The advantage of a sorted array for the "target sum" problem is even better: you don't search the array at all. Instead, you start with pointers at the two ends. If the sum is equal to the target, emit that and move both pointers in. If less than the target, increment the lower pointer. Otherwise, decrement the upper pointer. This will find all solutions in O(n) time -- after taking O(n log n) for the sort.
For the case given in the comments, [40, 60, 1, 200, 9, 83, 17]
the process looks like this:
Sort array:
[1, 9, 17, 40, 60, 83, 200]
Start your pointers at the ends, 1 + 200
The sum is 201, too large, so decrement the right pointer.
Now looking at 1 + 83. This is too small; increment the left pointer.
Now looking at 9 + 83. This is too small; increment the left pointer.
Now looking at 17 + 83. This is the target; print (17, 83) as a solution
and move *both* pointers.
Now looking at 40 + 60. This is the target; print (40, 60) as a solution
and move *both* pointers.
The pointers have now met (and passed), so you're done.
This is a lovely example. In general, sorting the array gives you a variety of options for finding things in the array much faster than checking each element in turn. A simple binary search is O(log n), and there is a variety of ways to tune this for a particular application. At worst, a binary (log base 2) search will work nicely.
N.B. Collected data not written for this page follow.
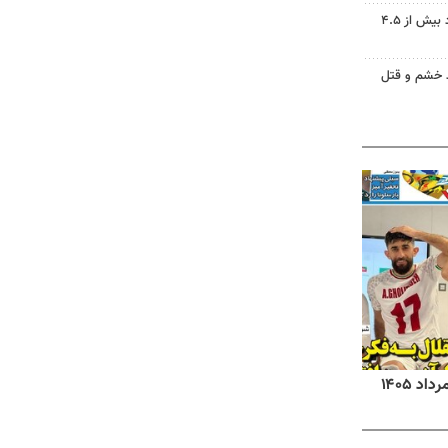
دریاچه ارومیه جان گرفت؛ ورود بیش از ۴.۵
ید خشم و قتل
روزنامه‌های صبح شنبه ۱۷ مرداد ۱۴۰۵
روزنام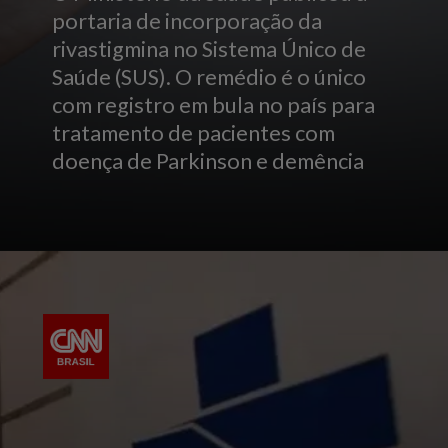
portaria de incorporação da
rivastigmina no Sistema Único de
Saúde (SUS). O remédio é o único
com registro em bula no país para
tratamento de pacientes com
doença de Parkinson e demência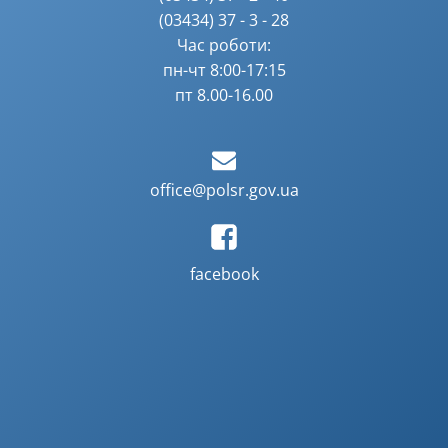
(03434) 37 - 3 - 28
Час роботи:
пн-чт 8:00-17:15
пт 8.00-16.00
office@polsr.gov.ua
facebook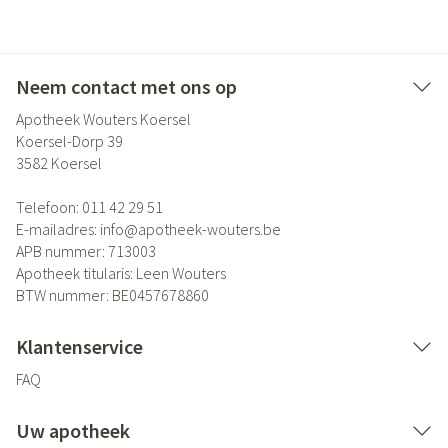
Neem contact met ons op
Apotheek Wouters Koersel
Koersel-Dorp 39
3582
Koersel
Telefoon:
011 42 29 51
E-mailadres:
info@
apotheek-wouters.be
APB nummer:
713003
Apotheek titularis:
Leen Wouters
BTW nummer:
BE0457678860
Klantenservice
FAQ
Uw apotheek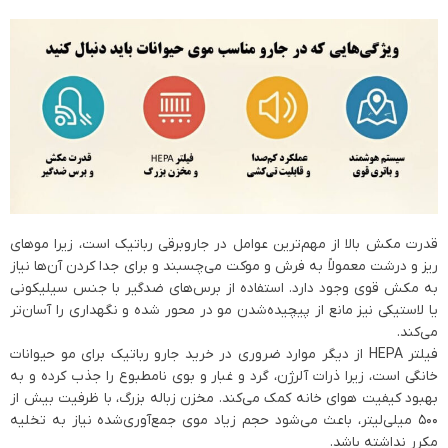
قدرت مکش بالا از مهم‌ترین عوامل در جاروبرقی رباتیک است، زیرا موهای
ریز و درشت معمولاً به فرش و موکت می‌چسبند و برای جدا کردن آن‌ها نیاز
به مکش قوی وجود دارد. استفاده از برس‌های ضدگیر با جنس سیلیکونی
یا لاستیکی نیز مانع از پیچیده‌شدن مو در محور شده و نگهداری را آسان‌تر
می‌کند.
فیلتر HEPA از دیگر موارد ضروری در خرید جارو رباتیک برای مو حیوانات
خانگی است، زیرا ذرات آلرژن، گرد و غبار و بوی نامطبوع را جذب کرده و به
بهبود کیفیت هوای خانه کمک می‌کند. مخزن زباله بزرگ، با ظرفیت بیش از
۵۰۰ میلی‌لیتر، باعث می‌شود حجم زیاد موی جمع‌آوری‌شده نیاز به تخلیه
مکرر نداشته باشد.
However, sorting an arbitrary list costs O(n log n) as overhead; you need to figure this one-time payment into your application's needs. For instance, if your array is some sort of data base sorted by a key value (such as a name or ID number), and you have to perform millions of searches from user requests, then it's almost certainly better to sort the data base somehow before you do any searches.
If you want a thorough introduction, research "sorting and searching". One excellent reference is a book by that title by Donald Knuth; it's Vol 2 of "The Art of Computer Programming".